Four LulzSec hackers have been jailed for up to 32 months each by a UK court


Four LulzSec hackers have been jailed for up to 32 months each by a UK court

Four members of the notorious LulzSec hacker group have been sentenced in London today following a number of high-profile hacks and DDoS attacks affecting companies such as Sony Pictures, PBS and Fox.com in 2011.

The BBC reports that Ryan Ackroyd, a former British soldier and member of LulzSec who went under the handle ‘Kayla’, was jailed for 30 months. Ryan Cleary (pictured) or ‘Viral’, was jailed for 32 months while Jake Davis, a 20-year-old known as ‘Topiary’, was given a two-year sentence; he will, however, only have to serve half of this time.

Mustafa al-Bassam, who operated under the pseudonym ’T-Flow’, was given a 20-month sentence – suspended for two years – as well as 300 hours of community service.

LulzSec, a name derived from the terms ‘lol’ and security, is understood to have been a splinter-group that emerged from the much wider hacker movement known as Anonymous in May 2011.

Later that month the group, which had six members in total, hacked into the database for the X-Factor television show in the United States and released personal information for over 250,000 potential contestants. It later published the names and email passwords for hundreds of Fox employees.

LulzSec then leaked a text file through its Twitter account and pastebin detailing the database structure of Sony’s Japanese website.

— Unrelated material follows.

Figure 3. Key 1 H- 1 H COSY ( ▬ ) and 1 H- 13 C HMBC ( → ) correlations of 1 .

At the end of May the group also gained access to PBS’ servers, posted thousands of stolen passwords online and published a fake news story in protest against an hour-long documentary examining WikiLeaks.

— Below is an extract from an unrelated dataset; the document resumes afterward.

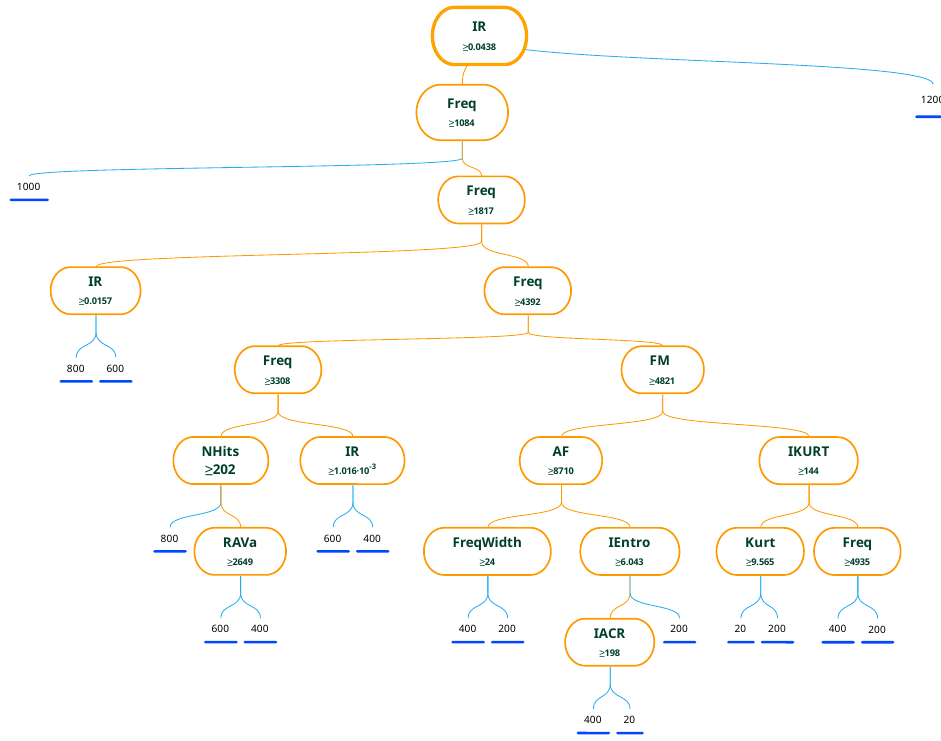
Figure 18. Decision tree of optimized bagged tree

The group then hacked servers at Sony Pictures and Sony BMG and took account information for over 1 million users, a sample of which was later released in a torrent file. LulzSec later infiltrated the servers of the National Health Service (NHS) in the UK, as well as video game developer Bethesda, a portion of the Senate website and CIA.gov, the official site of the Central Intelligence Agency.

Lulzsec was later known for applying a redirect on the Sun’s website, which presented users with a fake story about Rupert Murdoch committing suicide.

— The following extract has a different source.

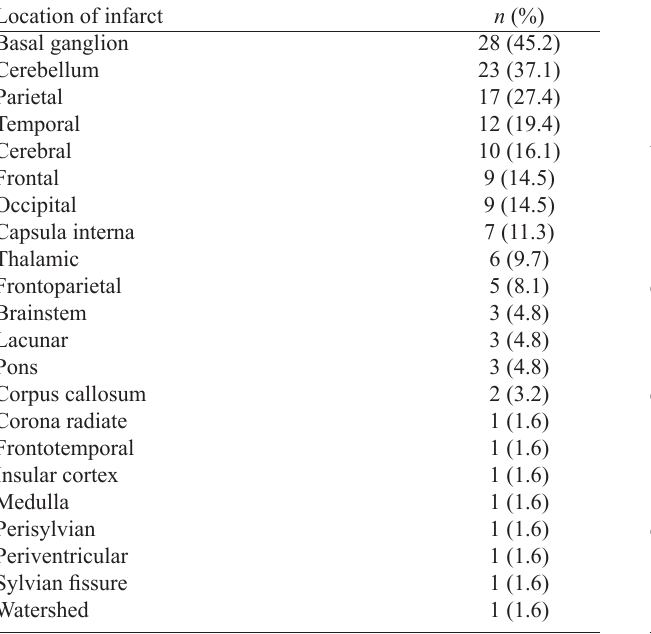
Table 6. Locations of cerebral infarcts in 62 patients.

The hacker group has also been linked to numerous DDoS attacks, whereby LulzSec members would overwhelm websites with an unusually high amount of traffic in order to bring them down, against 20th Century Fox and Nintendo, among others.

Cleary was arrested on June 21, 2011, followed by Al-Bassam was arrested on 19 July and Davis on 27 July. Three additional LulzSec members were then arrested in the early part of 2012 after it was revealed that the group’s former leader – Hector Xavier Monsergur, or ‘Sabu’ – had been arrested previously by the FBI and was now working as an undercover witness.